What about the UK military’s ammunition reserves? Or the reserves of high-tech military equipment that is slow to replace, and whether we are capable of even plugging existing shortfalls in time? In many of these cases, considered review will reveal trusted suppliers – and the added incentive in terms of policy direction of developing our post-Brexit alliances with our CANZUK brethren.
Into this mix we must throw economic policy. Are our gold reserves sufficient, such as they are post-Gordon Brown? What of policy over our national debt, as well as that complex double-edged sword of who holds it? The open pit of subsidising potentially the entire economy for weeks or months during any virus shut down is only sustainable if you haven’t run a longstanding deficit leaving you carrying debt like Atlas before you start.
This is just a short list of some very big potential crises, of variable risk and unknown imminence, though some are cyclical. No doubt the relevant parts of Whitehall have over the years made considered and detailed contingency plans covering every case. But whether they deserve more funding is where the politics lies. Uninformed policymakers make for bad policy, or none, and there is an inherent disincentive for any “here today, gone tomorrow” politician to dedicate funding. Even to ask the question and explore the odds invites ridicule.
At least the Swedes have seen some value in publicly pushing risk management, and I suspect are seeing some benefits right now. Even though Stockholm considers the prospect of conflict with its near neighbours to be low, the Swedish Government in 2018 distributed a 20 page pamphlet “If Crisis or War Comes”, giving every household advanced planning time to get ready in case the country ever went offline or shut down for whatever reason.
It also incidentally would have sent a message to anyone considering engineering such an asymmetric attack, thereby reducing not just the consequences but the prospect. The same precaution in a dangerous world underwrites the need for the UK to spend 3% of GDP on defence today, rather than being forced into a bankrupting amount later.
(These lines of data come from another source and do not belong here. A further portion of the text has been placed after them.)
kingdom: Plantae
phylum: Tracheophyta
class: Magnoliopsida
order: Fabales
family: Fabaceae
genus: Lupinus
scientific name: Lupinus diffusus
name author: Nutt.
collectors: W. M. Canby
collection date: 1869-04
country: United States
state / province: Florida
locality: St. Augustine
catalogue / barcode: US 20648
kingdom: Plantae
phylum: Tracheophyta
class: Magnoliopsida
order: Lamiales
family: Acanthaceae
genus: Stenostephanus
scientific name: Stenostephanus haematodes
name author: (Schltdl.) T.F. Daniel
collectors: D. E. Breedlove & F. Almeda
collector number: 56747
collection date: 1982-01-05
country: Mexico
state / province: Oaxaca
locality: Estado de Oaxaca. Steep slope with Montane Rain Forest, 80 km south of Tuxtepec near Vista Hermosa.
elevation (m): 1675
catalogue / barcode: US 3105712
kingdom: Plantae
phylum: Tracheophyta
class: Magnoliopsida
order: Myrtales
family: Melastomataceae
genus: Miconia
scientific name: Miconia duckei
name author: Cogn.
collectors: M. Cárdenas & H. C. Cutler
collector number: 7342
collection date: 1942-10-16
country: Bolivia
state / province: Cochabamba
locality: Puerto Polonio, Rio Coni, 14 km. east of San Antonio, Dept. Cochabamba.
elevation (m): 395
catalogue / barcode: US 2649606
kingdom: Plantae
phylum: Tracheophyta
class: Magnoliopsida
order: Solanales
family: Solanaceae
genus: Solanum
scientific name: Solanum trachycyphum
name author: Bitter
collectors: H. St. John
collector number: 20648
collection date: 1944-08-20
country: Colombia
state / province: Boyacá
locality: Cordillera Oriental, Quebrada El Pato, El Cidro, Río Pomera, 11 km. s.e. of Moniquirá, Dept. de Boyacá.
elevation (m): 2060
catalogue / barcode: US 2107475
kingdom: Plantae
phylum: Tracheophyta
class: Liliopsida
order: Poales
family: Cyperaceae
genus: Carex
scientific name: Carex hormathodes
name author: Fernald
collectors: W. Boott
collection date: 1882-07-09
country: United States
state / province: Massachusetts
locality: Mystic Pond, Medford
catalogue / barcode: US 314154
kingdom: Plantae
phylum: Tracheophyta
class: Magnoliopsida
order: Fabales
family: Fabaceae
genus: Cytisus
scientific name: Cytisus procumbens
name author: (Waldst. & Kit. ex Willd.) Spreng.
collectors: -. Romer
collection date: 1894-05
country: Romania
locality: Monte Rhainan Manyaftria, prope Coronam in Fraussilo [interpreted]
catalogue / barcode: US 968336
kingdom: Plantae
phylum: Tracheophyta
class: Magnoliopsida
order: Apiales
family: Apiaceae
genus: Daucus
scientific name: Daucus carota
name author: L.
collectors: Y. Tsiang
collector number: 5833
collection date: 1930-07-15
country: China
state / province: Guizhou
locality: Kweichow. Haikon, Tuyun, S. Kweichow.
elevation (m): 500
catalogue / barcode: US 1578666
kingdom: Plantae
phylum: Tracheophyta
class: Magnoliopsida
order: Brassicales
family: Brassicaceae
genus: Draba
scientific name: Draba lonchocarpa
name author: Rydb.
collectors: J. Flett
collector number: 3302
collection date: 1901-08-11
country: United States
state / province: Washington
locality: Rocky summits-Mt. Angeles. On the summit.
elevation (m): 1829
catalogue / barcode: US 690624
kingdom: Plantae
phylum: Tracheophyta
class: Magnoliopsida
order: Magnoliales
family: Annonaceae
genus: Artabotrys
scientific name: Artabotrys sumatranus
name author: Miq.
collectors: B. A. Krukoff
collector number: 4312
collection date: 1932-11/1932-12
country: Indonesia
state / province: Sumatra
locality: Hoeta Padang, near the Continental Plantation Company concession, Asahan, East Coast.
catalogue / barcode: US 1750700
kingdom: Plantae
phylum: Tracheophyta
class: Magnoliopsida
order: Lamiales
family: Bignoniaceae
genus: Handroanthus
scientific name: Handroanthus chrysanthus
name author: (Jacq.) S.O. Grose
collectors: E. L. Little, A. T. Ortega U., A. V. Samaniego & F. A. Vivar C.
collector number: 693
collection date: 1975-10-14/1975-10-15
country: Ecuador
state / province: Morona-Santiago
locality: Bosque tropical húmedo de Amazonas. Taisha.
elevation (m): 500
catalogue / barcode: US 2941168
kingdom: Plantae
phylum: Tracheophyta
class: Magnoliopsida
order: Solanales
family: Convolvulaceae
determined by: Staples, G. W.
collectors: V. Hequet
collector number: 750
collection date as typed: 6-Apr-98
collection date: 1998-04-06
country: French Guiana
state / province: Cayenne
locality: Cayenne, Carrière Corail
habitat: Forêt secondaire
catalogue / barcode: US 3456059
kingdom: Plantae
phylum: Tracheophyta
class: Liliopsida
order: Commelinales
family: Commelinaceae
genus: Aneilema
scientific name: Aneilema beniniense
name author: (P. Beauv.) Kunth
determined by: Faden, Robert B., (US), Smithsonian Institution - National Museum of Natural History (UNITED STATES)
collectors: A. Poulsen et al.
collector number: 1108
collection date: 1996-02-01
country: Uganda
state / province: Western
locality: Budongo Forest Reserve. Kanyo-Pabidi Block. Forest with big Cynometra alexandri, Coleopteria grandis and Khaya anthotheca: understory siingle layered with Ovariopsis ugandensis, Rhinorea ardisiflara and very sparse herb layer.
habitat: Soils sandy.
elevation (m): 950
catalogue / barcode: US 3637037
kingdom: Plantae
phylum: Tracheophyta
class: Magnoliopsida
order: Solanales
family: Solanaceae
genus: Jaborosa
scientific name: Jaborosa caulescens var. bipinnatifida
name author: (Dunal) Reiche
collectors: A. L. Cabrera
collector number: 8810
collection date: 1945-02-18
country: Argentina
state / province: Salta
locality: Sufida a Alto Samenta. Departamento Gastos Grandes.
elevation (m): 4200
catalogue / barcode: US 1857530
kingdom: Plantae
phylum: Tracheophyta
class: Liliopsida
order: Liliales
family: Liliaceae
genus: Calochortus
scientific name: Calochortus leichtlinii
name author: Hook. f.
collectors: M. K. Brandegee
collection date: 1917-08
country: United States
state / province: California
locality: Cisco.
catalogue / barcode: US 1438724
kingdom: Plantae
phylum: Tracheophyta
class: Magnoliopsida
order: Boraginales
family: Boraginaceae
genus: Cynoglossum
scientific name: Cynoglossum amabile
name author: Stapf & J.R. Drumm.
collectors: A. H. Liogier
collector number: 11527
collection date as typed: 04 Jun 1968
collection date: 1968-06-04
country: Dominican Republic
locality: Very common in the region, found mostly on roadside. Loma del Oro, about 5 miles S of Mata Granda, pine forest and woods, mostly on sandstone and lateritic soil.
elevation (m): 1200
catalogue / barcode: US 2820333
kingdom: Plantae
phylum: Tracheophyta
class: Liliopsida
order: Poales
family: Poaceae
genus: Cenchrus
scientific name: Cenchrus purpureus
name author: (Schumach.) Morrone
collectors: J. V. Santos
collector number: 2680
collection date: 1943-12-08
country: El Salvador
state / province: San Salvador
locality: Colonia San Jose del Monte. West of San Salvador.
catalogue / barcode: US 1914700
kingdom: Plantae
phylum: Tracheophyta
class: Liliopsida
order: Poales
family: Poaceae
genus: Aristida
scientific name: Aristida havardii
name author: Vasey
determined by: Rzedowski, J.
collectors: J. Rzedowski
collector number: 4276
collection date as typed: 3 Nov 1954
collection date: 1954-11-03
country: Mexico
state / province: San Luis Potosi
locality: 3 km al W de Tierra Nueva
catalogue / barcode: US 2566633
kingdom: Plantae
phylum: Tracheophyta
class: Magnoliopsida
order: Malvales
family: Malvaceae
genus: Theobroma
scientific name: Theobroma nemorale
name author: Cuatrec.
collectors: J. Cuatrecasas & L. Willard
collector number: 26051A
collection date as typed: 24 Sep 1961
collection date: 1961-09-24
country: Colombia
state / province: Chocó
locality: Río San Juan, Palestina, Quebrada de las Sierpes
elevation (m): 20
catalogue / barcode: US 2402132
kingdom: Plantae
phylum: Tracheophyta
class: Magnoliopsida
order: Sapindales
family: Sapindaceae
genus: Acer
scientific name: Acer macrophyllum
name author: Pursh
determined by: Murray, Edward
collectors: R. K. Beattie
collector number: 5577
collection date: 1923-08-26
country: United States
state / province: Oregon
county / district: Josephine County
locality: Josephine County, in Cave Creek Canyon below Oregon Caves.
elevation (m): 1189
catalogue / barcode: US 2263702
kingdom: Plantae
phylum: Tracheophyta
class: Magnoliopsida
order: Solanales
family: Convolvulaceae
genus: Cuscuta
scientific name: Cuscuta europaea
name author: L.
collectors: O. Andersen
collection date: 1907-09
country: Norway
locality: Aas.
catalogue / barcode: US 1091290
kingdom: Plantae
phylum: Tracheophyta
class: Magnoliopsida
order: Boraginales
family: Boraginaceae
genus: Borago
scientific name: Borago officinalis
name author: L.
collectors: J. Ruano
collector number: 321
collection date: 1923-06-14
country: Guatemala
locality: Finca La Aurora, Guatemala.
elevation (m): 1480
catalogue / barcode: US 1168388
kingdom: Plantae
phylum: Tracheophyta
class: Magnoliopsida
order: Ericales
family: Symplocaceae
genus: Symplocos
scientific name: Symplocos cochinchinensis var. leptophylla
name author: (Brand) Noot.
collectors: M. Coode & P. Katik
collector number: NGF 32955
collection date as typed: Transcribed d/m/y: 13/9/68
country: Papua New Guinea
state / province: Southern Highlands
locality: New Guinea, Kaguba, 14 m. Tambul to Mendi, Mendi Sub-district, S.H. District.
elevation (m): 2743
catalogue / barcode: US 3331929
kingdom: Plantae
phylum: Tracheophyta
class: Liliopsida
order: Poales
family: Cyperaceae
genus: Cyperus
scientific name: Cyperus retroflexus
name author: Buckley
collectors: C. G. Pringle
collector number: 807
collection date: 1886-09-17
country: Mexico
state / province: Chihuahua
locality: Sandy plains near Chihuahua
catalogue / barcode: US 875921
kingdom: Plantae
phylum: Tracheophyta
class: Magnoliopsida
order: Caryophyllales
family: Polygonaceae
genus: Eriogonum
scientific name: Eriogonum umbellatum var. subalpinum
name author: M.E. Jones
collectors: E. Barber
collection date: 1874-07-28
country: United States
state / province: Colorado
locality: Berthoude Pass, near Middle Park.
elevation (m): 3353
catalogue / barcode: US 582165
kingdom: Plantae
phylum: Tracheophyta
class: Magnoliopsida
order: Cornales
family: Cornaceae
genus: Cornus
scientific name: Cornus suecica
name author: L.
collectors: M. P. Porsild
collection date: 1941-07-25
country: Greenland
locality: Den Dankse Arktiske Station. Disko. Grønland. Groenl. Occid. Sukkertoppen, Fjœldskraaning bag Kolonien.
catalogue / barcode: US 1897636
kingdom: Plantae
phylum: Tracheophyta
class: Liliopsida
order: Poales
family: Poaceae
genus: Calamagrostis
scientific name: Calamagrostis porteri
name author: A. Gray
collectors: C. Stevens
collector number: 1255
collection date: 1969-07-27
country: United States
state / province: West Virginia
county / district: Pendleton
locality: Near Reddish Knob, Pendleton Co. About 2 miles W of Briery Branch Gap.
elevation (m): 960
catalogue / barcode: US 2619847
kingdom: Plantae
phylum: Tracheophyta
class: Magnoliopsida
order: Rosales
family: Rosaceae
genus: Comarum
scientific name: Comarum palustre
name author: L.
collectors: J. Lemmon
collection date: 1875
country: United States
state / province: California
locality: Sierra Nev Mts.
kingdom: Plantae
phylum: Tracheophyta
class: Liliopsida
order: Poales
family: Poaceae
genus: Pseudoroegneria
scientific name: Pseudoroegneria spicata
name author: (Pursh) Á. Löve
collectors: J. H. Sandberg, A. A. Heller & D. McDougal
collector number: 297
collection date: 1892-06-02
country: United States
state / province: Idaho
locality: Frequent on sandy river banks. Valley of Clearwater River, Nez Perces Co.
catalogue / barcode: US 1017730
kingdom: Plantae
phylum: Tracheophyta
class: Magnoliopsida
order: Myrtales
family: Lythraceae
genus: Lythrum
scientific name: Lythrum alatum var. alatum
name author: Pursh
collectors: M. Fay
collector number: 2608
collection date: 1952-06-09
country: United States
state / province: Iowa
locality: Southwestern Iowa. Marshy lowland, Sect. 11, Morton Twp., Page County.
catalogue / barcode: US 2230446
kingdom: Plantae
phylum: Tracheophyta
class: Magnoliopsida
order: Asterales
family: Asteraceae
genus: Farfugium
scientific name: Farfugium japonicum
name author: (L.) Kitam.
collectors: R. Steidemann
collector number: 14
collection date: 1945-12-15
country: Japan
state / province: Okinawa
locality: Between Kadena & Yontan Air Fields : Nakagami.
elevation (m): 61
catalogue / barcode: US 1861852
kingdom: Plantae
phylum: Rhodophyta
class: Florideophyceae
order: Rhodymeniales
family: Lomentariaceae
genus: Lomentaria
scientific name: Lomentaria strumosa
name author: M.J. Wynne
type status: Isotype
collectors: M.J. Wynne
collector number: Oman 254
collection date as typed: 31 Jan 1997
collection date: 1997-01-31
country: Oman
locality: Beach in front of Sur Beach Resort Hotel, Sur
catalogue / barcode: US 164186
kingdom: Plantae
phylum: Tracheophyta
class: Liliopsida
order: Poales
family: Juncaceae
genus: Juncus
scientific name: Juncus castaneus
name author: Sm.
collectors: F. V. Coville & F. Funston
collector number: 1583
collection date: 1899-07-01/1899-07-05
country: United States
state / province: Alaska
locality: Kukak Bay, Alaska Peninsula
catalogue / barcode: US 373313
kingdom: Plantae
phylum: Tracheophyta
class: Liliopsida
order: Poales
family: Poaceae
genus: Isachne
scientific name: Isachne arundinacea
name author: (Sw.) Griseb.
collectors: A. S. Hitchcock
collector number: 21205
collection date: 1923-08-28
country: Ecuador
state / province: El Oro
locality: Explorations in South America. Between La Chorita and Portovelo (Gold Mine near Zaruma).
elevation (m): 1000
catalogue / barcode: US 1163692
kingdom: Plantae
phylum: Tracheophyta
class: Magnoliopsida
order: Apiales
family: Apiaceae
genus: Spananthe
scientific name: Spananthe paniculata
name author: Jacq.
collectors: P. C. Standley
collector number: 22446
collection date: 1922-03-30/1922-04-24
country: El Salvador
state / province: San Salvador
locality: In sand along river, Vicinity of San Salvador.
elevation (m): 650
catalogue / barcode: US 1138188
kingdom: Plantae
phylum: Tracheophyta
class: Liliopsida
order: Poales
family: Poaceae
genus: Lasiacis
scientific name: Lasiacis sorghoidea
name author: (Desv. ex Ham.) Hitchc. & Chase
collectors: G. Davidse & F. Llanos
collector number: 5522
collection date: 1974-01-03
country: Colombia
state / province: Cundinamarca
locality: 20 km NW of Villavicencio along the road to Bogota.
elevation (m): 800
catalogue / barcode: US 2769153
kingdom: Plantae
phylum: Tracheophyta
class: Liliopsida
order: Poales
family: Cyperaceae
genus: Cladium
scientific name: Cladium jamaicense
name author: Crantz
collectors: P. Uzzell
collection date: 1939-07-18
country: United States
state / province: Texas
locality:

This is not a call to throw billions at uncertain science and a misapplied Precautionary Principle. Understanding risk is about accepting the limits of our perspectives, while grappling with the odds of the worst case scenario happening, and the costs as well as the strategic consequences of both action and inaction. In some cases, that means accepting that spending might have to go on assets that may never be used – indeed, hopefully just so.
That makes risk management a complex policy area, especially if it means changing from running a just-in-time system towards building up a stockpile. More policy crafters, and certainly more Treasury policy drivers, need to grapple with both the logic and the long odds.
Perhaps a SpAd conference might be in order, to think the unthinkable from their very foundations, and to red game such wild cards. Such a conclave can only take place once the current crisis – long-predicted but somehow still a surprise – finally subsides.